We're delighted to share that Jim Crace's beautiful novel, HARVEST has been longlisted for the IMPAC Dublin Literary Award.
142 books have been nominated by libraries worldwide for the €100,000 International IMPAC DUBLIN Literary Award, the world’s most valuable annual literary prize for a single work of fiction published in English. Nominations for the 2015 Award include 49 novels in translation with works by 37 American, 19 British, 9 Canadian, 9 Australian and 7 Italian authors. Organised by Dublin City Council, the 2015 Award was launched today by the Lord Mayor of Dublin, Christy Burke, Patron of the Award, at a ceremony in The Dublin City Library & Archive.
The Award is managed by Dublin City Council’s library service. Margaret Hayes, Dublin City Librarian, announced that the 142 books eligible for the 2015 award were nominated by libraries in 114 cities and 39 countries worldwide; noting that ‘49 are titles in translation, spanning 16 languages and 29 are first novels. Readers at home and abroad will find new books and new authors on the longlist, and they can pit themselves against the international panel of judges and pick their own favourite, before the Lord Mayor announces the twentieth winner on 17th June next year’.
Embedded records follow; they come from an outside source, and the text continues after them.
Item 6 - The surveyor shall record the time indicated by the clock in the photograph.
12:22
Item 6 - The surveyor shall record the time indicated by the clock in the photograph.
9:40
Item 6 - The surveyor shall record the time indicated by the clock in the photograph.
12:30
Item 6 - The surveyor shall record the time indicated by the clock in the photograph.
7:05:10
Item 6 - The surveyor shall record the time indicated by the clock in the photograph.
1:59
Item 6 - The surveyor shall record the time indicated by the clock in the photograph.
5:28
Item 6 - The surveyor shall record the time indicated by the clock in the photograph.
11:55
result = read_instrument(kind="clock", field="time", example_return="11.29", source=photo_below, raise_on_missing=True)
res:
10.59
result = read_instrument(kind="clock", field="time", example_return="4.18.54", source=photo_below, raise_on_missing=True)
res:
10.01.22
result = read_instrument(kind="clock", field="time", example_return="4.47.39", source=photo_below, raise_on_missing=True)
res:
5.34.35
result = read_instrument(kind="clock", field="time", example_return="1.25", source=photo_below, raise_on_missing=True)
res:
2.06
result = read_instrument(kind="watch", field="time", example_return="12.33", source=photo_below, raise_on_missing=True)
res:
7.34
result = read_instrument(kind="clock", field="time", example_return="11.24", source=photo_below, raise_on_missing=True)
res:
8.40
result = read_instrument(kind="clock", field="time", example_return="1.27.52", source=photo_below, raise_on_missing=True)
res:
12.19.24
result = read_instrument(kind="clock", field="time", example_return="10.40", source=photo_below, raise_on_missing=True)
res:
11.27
As late summer steals in and the final pearls of barley are gleaned, a village comes under threat. A trio of outsiders – two men and a dangerously magnetic woman – arrives on the woodland borders and puts up a make-shift camp. That same night, the local manor house is set on fire.
Over the course of seven days, Walter Thirsk sees his hamlet unmade: the harvest blackened by smoke and fear, the new arrivals cruelly punished, and his neighbours held captive on suspicion of witchcraft. But something even darker is at the heart of his story, and he will be the only man left to tell it . . .
Told in Jim Crace’s hypnotic prose, Harvest evokes the tragedy of land pillaged and communities scattered, as England’s fields are irrevocably enclosed. Timeless yet singular, mythical yet deeply personal, this beautiful novel of one man and his unnamed village speaks for a way of life lost for ever.